Heute dagegen stellt die politische Teilhabe eine Grundvoraussetzung des Integrationsprozesses dar. Eine Einigung, die ohne Beteiligung ihrer Bürger auszukommen glaubt, befindet sich auf dem Irrweg. Das zeigt sich besonders deutlich anhand der politischen Symbole der Union und ihrer Geschichte: Ein gemeinsames Erbe und eine gemeinsame Identität lassen sich nicht „von oben“ stiften, sondern es muss um sie gerungen werden. Mehr noch als im relativ homogenen, überschaubaren Europa der Sechs gilt dies heute, da die Grenzen der politischen Identität Europas durch die Vertiefung und vor allem durch die Erweiterung der Union neu ausgelotet werden. 1950 sagte Jean Monnet, dass man das wirkliche Europa erst schaffen müsse. Die Europäische Union wäre gut beraten, dieses Europa nicht nur für, sondern auch mit seinen Bürgern zu bilden.

Anmerkungen

1Vgl. Wolfgang Schmale, Geschichte Europas, Wien usw. 2001.

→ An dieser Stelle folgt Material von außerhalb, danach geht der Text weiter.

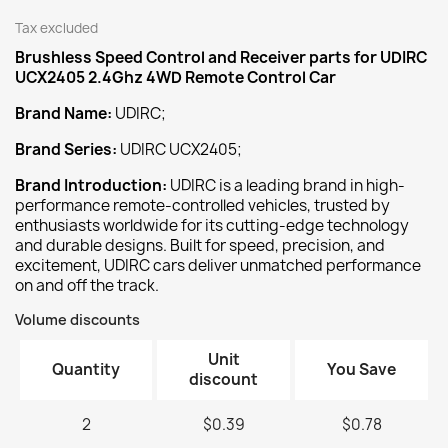
Tax excluded
Brushless Speed Control and Receiver
parts for UDIRC
UCX2405 2.4Ghz 4WD Remote Control Car
Brand Name:
UDIRC;
Brand Series:
UDIRC UCX2405;
Brand Introduction:
UDIRC is a leading brand in high-
performance remote-controlled vehicles, trusted by
enthusiasts worldwide for its cutting-edge technology
and durable designs. Built for speed, precision, and
excitement, UDIRC cars deliver unmatched performance
on and off the track.
Volume discounts
Unit
Quantity
You Save
discount
2
$0.39
$0.78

2Vgl. zum Folgenden auch Hartmut Kaelble, European Symbols, 1945–2000: Concept, Meaning and Historical Change, in: Luisa Passerini (Hrsg.), Figures d’Europe. Images and Myths of Europe, Brüssel usw. 2003, S. 47–61 (mit weiterführender Literatur), daneben v.a. Markus Göldner, Politische Symbole der europäischen Integration. Fahne, Hymne, Hauptstadt, Pass, Briefmarke, Auszeichnungen, Frankfurt/Main usw. 1988; Carole Lager, L’Europe en quête de ses symboles, Paris usw. 1995; ferner jetzt Thomas Meyer, Die Identität Europas. Der EU eine Seele?, Frankfurt/Main 2004.

3Vgl. Eurobarometer 4 (2003), Public Opinion in the Candidate States, Full Report, Brüssel 2004, S. 55. 1986 kannten laut Eurobarometer nur 58% in den Mitgliedstaaten das Symbol.

4Vgl. Eurobarometer 57 (2002), S. 723. Die übergroße Mehrheit der Übrigen ist in der Frage indifferent.

5Vgl. Cris Shore, Building Europe. The Cultural Politics of European Integration, London/New York 2000 sowie die Beiträge von Suzanne Shanahan und Jean-Michel Servet in: Passerini, a.a.O. (Anm. 2).

6Vgl. Ulrich Haltern, Gestalt und Finalität, in: Armin von Bogdandy (Hrsg.), Europäisches Verfassungsrecht. Theoretische und dogmatische Grundzüge, Heidelberg 2003, S. 803–845.

7Vgl. in diesem Zusammenhang Shore, a.a. O. (Anm. 5).